What needs to be done –
Of all the lines below, output only those starting at the one with "In particular, to" and ending at the one with "be performed. |", both ends included, exactly as written.
++++++++
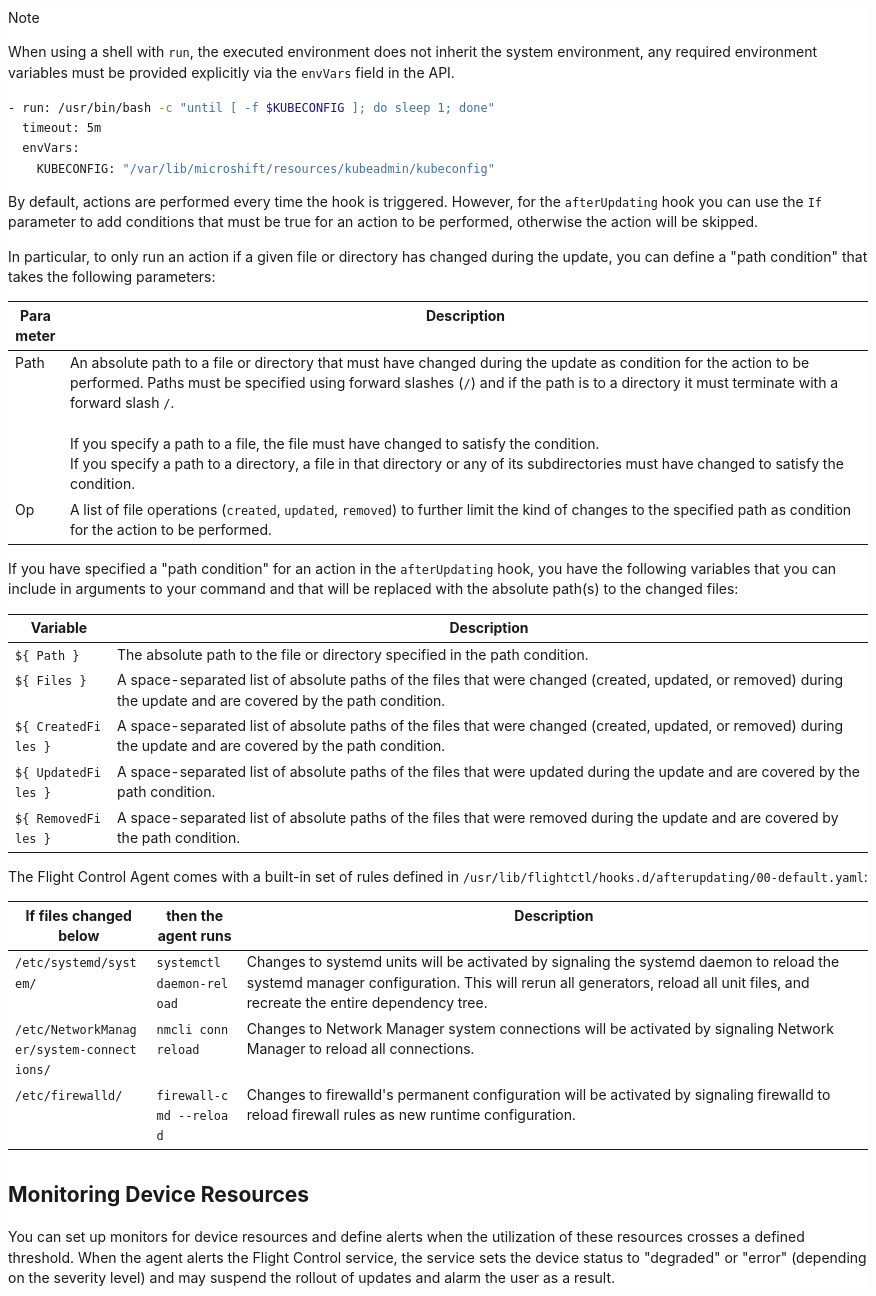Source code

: > [!NOTE]
> When using a shell with `run`, the executed environment does not inherit the system environment, any required environment variables must be provided explicitly via the `envVars` field in the API.
>
>```sh
>- run: /usr/bin/bash -c "until [ -f $KUBECONFIG ]; do sleep 1; done"
>   timeout: 5m
>   envVars:
>     KUBECONFIG: "/var/lib/microshift/resources/kubeadmin/kubeconfig"
>```

By default, actions are performed every time the hook is triggered. However, for the `afterUpdating` hook you can use the `If` parameter to add conditions that must be true for an action to be performed, otherwise the action will be skipped.

In particular, to only run an action if a given file or directory has changed during the update, you can define a "path condition" that takes the following parameters:

| Parameter | Description |
| --------- | ----------- |
| Path | An absolute path to a file or directory that must have changed during the update as condition for the action to be performed. Paths must be specified using forward slashes (`/`) and if the path is to a directory it must terminate with a forward slash `/`.<br/></br>If you specify a path to a file, the file must have changed to satisfy the condition.</br>If you specify a path to a directory, a file in that directory or any of its subdirectories must have changed to satisfy the condition.|
| Op | A list of file operations (`created`, `updated`, `removed`) to further limit the kind of changes to the specified path as condition for the action to be performed. |

If you have specified a "path condition" for an action in the `afterUpdating` hook, you have the following variables that you can include in arguments to your command and that will be replaced with the absolute path(s) to the changed files:

| Variable | Description |
| -------- | ----------- |
| `${ Path }` | The absolute path to the file or directory specified in the path condition. |
| `${ Files }` | A space-separated list of absolute paths of the files that were changed (created, updated, or removed) during the update and are covered by the path condition. |
| `${ CreatedFiles }` | A space-separated list of absolute paths of the files that were changed (created, updated, or removed) during the update and are covered by the path condition. |
| `${ UpdatedFiles }` | A space-separated list of absolute paths of the files that were updated during the update and are covered by the path condition. |
| `${ RemovedFiles }` | A space-separated list of absolute paths of the files that were removed during the update and are covered by the path condition. |

The Flight Control Agent comes with a built-in set of rules defined in `/usr/lib/flightctl/hooks.d/afterupdating/00-default.yaml`:

| If files changed below | then the agent runs | Description |
| ------------------------ | -------------- | ----------- |
| `/etc/systemd/system/` | `systemctl daemon-reload` | Changes to systemd units will be activated by signaling the systemd daemon to reload the systemd manager configuration. This will rerun all generators, reload all unit files, and recreate the entire dependency tree. |
| `/etc/NetworkManager/system-connections/` | `nmcli conn reload` | Changes to Network Manager system connections will be activated by signaling Network Manager to reload all connections. |
| `/etc/firewalld/` | `firewall-cmd --reload` | Changes to firewalld's permanent configuration will be activated by signaling firewalld to reload firewall rules as new runtime configuration. |

## Monitoring Device Resources

You can set up monitors for device resources and define alerts when the utilization of these resources crosses a defined threshold. When the agent alerts the Flight Control service, the service sets the device status to "degraded" or "error" (depending on the severity level) and may suspend the rollout of updates and alarm the user as a result.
++++++++
Exercise output –
In particular, to only run an action if a given file or directory has changed during the update, you can define a "path condition" that takes the following parameters:

| Parameter | Description |
| --------- | ----------- |
| Path | An absolute path to a file or directory that must have changed during the update as condition for the action to be performed. Paths must be specified using forward slashes (`/`) and if the path is to a directory it must terminate with a forward slash `/`.<br/></br>If you specify a path to a file, the file must have changed to satisfy the condition.</br>If you specify a path to a directory, a file in that directory or any of its subdirectories must have changed to satisfy the condition.|
| Op | A list of file operations (`created`, `updated`, `removed`) to further limit the kind of changes to the specified path as condition for the action to be performed. |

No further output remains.